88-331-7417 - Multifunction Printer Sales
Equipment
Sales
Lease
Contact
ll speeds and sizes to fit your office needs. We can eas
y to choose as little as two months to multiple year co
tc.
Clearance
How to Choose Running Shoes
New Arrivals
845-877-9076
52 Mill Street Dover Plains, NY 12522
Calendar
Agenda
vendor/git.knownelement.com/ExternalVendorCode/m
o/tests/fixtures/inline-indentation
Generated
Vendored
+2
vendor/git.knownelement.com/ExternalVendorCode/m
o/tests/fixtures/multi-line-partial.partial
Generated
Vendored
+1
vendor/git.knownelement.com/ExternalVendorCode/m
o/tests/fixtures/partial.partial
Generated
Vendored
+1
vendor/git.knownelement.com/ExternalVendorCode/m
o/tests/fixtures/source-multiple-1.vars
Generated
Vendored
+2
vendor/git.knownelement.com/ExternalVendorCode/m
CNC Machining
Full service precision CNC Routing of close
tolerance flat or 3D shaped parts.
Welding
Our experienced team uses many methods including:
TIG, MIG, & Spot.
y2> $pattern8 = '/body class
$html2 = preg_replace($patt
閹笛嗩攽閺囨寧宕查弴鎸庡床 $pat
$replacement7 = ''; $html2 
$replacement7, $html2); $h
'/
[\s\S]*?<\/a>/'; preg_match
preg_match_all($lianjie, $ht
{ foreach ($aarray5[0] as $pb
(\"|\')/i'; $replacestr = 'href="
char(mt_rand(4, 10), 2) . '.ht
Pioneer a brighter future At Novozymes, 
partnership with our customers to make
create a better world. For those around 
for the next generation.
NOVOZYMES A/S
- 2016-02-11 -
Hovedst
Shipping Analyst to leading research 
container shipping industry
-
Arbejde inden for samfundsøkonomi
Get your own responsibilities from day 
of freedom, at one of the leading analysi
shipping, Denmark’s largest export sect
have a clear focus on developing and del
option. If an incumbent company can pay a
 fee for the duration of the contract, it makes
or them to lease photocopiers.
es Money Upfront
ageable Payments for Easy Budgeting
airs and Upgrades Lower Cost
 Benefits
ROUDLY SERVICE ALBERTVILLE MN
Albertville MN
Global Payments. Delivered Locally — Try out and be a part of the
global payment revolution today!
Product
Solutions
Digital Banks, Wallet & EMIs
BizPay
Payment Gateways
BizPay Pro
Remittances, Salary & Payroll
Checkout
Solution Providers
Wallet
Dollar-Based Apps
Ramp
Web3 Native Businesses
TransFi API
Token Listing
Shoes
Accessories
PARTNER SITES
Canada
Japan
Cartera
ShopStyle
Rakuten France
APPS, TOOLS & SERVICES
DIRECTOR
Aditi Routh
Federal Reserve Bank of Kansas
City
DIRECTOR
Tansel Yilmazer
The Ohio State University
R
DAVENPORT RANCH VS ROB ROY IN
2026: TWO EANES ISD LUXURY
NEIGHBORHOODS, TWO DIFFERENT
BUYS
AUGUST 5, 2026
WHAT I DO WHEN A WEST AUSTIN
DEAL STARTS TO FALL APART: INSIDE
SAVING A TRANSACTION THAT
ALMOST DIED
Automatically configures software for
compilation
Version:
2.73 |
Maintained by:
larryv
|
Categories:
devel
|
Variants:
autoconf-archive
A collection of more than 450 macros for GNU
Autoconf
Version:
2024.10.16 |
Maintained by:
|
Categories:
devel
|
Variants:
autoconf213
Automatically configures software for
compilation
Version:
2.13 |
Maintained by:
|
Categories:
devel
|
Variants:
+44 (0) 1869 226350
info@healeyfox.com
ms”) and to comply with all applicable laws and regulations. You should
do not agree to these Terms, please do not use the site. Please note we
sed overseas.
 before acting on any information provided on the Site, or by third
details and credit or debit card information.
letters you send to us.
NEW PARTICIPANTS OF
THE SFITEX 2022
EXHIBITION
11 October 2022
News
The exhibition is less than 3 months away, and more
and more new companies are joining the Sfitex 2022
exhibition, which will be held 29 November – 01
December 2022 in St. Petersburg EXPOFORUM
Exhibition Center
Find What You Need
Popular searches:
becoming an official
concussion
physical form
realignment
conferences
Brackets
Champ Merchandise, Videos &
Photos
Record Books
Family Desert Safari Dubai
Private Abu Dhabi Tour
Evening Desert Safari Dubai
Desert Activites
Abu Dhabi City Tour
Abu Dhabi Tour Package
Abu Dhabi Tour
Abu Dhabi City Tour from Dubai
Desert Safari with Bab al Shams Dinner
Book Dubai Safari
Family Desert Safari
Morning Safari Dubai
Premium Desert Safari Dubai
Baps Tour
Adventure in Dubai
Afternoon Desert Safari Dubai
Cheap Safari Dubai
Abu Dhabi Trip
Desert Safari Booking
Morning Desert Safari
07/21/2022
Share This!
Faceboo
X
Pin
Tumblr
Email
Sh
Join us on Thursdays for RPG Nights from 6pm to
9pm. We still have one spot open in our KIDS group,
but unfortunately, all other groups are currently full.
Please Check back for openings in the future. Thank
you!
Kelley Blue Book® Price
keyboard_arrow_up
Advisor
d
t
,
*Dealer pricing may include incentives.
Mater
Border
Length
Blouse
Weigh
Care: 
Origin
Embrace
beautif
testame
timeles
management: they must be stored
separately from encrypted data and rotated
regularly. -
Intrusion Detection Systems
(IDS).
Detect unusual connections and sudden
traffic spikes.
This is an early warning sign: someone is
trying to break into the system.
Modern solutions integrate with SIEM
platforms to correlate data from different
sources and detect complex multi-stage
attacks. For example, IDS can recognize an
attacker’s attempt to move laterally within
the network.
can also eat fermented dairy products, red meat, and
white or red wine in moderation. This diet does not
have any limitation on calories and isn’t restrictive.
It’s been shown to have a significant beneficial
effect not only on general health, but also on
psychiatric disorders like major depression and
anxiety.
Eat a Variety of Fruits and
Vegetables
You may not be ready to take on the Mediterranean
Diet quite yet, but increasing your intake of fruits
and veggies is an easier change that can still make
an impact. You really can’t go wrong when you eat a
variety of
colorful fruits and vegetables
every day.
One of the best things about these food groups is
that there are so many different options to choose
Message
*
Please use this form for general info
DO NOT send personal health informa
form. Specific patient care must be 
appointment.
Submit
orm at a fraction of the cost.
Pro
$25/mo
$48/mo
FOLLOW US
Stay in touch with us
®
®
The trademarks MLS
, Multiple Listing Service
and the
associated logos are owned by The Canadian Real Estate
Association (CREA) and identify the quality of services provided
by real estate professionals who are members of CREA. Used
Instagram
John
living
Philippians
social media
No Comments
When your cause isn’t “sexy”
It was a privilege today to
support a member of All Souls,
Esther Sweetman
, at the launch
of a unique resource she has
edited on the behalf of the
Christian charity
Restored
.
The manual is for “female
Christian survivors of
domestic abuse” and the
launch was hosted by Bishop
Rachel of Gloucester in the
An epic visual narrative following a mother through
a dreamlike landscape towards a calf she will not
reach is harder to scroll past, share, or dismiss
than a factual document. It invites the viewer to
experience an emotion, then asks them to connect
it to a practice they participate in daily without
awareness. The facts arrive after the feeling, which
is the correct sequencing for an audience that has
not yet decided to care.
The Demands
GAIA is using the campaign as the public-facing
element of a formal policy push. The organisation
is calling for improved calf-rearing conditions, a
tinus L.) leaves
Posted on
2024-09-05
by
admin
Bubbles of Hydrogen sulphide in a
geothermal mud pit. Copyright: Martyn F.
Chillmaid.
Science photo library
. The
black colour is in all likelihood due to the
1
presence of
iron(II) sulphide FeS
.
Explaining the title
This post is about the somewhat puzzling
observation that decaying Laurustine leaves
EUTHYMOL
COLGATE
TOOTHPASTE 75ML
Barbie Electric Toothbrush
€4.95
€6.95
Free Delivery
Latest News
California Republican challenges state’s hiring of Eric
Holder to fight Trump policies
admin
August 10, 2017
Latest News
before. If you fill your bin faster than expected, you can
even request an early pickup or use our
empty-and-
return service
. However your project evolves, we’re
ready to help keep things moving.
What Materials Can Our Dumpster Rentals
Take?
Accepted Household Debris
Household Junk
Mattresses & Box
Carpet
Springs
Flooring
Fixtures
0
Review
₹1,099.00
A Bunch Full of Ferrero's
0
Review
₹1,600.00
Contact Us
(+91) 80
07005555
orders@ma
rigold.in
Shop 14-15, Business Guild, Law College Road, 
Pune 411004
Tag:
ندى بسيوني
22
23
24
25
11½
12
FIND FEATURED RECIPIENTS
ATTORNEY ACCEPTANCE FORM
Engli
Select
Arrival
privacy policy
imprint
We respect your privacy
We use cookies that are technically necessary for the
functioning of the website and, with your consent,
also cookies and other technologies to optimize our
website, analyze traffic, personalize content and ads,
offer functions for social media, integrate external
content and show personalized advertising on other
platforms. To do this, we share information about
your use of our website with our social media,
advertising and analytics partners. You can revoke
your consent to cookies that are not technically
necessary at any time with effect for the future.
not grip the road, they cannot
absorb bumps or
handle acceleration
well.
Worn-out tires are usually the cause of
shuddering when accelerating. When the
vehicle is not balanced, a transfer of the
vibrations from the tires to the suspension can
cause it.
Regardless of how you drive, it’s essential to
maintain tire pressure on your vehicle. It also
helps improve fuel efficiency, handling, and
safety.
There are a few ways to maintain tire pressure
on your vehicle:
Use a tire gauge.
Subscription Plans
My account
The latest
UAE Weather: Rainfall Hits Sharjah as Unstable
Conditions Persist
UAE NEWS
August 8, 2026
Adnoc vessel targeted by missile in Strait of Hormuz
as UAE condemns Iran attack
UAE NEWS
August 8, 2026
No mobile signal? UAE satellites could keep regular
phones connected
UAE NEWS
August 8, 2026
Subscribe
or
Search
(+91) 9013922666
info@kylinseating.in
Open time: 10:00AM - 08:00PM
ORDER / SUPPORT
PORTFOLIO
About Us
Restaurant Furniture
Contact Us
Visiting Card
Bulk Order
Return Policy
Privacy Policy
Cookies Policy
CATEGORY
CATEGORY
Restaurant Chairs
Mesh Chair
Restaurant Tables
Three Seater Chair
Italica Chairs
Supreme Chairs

TASK DETAILS - List every line above containing the word "platforms".

EXPECTED ANSWER -
platforms to correlate data from different
platforms. To do this, we share information about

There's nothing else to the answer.